Stupid work: on the one hand, I got both monitors working at home again. On the other hand, the mouse died (Hope said hers keeps giving her low battery messages too, but still works) and Adobe Acrobat now refuses to work. At least that

Yesterday's dude who kept hitting me up for EMERGENCY RIGHT AWAY?!? I seriously considered staying at work late JUST FOR HIM to pay his money. I pre-created the spreadsheet, I had it uploaded, all I had to do was hit the send button. But I do not give extra to this job, and I left at 5 on the dot, and he hadn't done it yet...and still hasn't done it as of this morning. So much for your fucking emergency, apparently?
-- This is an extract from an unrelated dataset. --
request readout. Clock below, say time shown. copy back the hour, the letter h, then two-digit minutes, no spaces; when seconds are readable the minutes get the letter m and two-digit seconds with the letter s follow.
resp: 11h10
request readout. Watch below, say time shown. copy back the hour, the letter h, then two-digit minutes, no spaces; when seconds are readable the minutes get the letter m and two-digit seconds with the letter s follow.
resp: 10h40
And yet another one instead paid emergency money today, which I can't verify because Adobe Acrobat won't work. Hope asked if I was having a better morning and I was all NOPE.

Later: well, Adobe got fixed at least, as did the keyboard keys issue. So there's that.

In addition to it having been 20 years since I met my last ex, in a few days it's been 20 years since I started working at Giant Org. It was a memorable few days at the beginning of February 2002. I got a new boyfriend and a new job at once. There's a streak of luck I'll never have again, clearly. Ten years of the job being fine and ten years of it being hell. Only....22 more to go doing same. Basically I'm moping over being a complete loser for an extremely long time, here.

Heard from my online pen pal who was all "It's great you're gonna take a break from a theater who doesn't appreciate you!" and "ex-crush doesn't deserve you" and all that stuff, and I get where she comes from, but uh...I don't plan on taking a break because I really want to, and well, I have different/biased/wrong opinions on the whole thing. Sigh.


Rehearsal: we got out early, thank god. I'm pretty sick of it all right now. I got told people were offended by my quotes list and suffice it to say that ruined the rest of the night and I am on the mental suck train that I spend all my workdays on anyway. I deleted it.

We did "Look At The Sky," which is like, fine, but in this show it's boring, you know? No snark to it. Whatever.

I am depressed and going to drink now.

Seriously, someday I'm going to disappear and very few people are going to fucking notice that I did that.

I will say this: I got home, I started drinking, and then Dawn got a new phone and buttdialed me and we ended up having a fun conversation about things and that cheered me up. So there's that!